TurbulentActivation and PhaseLockedEntropicRepulsion represent novel activation functions generated through the AlphaEvolve framework. These functions were specifically designed to enhance model robustness and expressiveness by optimizing performance on challenging datasets. TurbulentActivation introduces a dynamic, data-dependent behavior, while PhaseLockedEntropicRepulsion aims to maximize information flow and prevent vanishing gradients. Both functions deviate from traditional activation functions like ReLU or GELU in their mathematical formulation and were identified through an evolutionary process prioritizing performance on datasets such as RandomPolynomialsDataset, FeynmanEquationsDataset, and SphericalHarmonicsDataset.

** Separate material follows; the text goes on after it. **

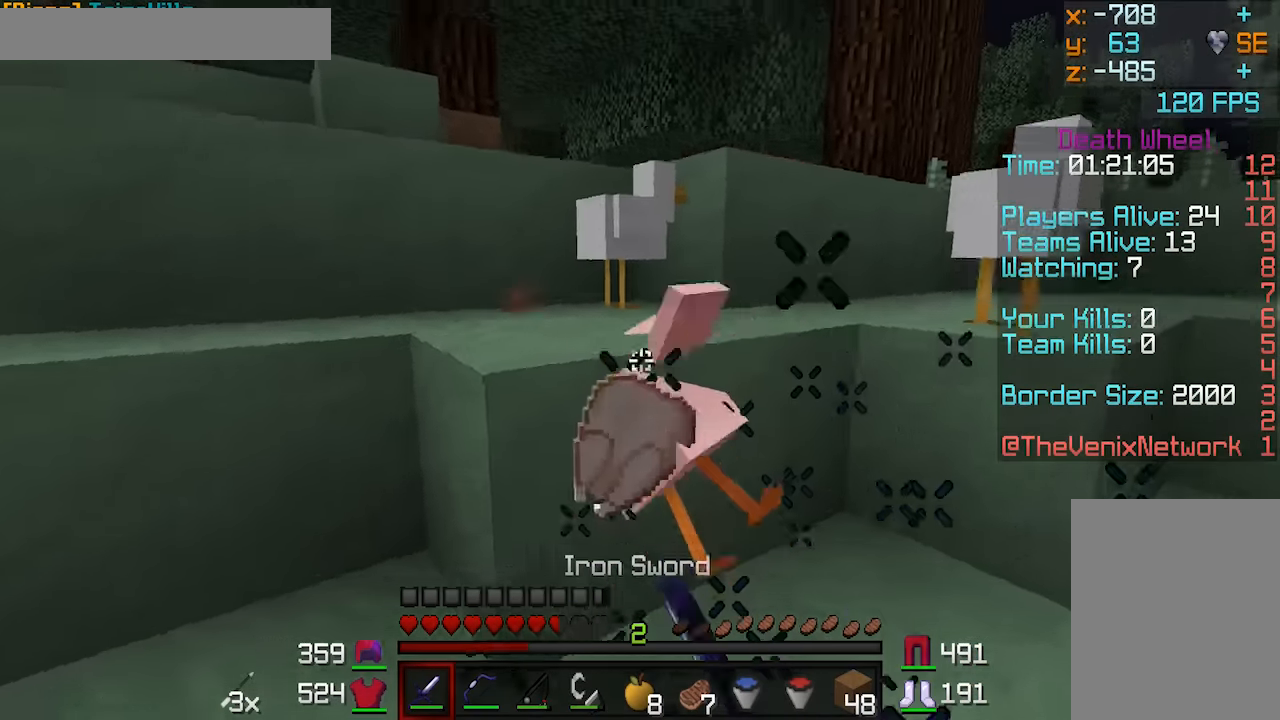
{"keys": ["w"], "mouse": [], "events": [[34, "mouse_left", "up"], [84, "mouse_left", "down"], [217, "mouse_left", "up"], [234, "mouse_left", "down"], [334, "mouse_left", "up"], [384, "mouse_left", "down"], [484, "mouse_left", "up"]]}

TurbulentActivation and PhaseLockedEntropicRepulsion were evaluated on synthetic datasets designed to challenge model generalization capabilities. Specifically, performance was measured on the RandomPolynomialsDataset, which tests extrapolation and polynomial fitting; the FeynmanEquationsDataset, requiring the solution of physics-based equations; and the SphericalHarmonicsDataset, assessing the ability to model complex, multi-dimensional functions. Reported results from AlphaEvolve training indicate that these novel activation functions demonstrate improved performance on these datasets compared to traditional activation functions, suggesting enhanced robustness and expressiveness in handling complex mathematical relationships.

AlphaEvolve initially rediscovers known activation functions like Swish/SiLU, then optimizes performance by recombining standard building blocks and leveraging batch statistics, ultimately achieving high scores on the lab dataset but risking overfitting through complex, distribution-specific functions.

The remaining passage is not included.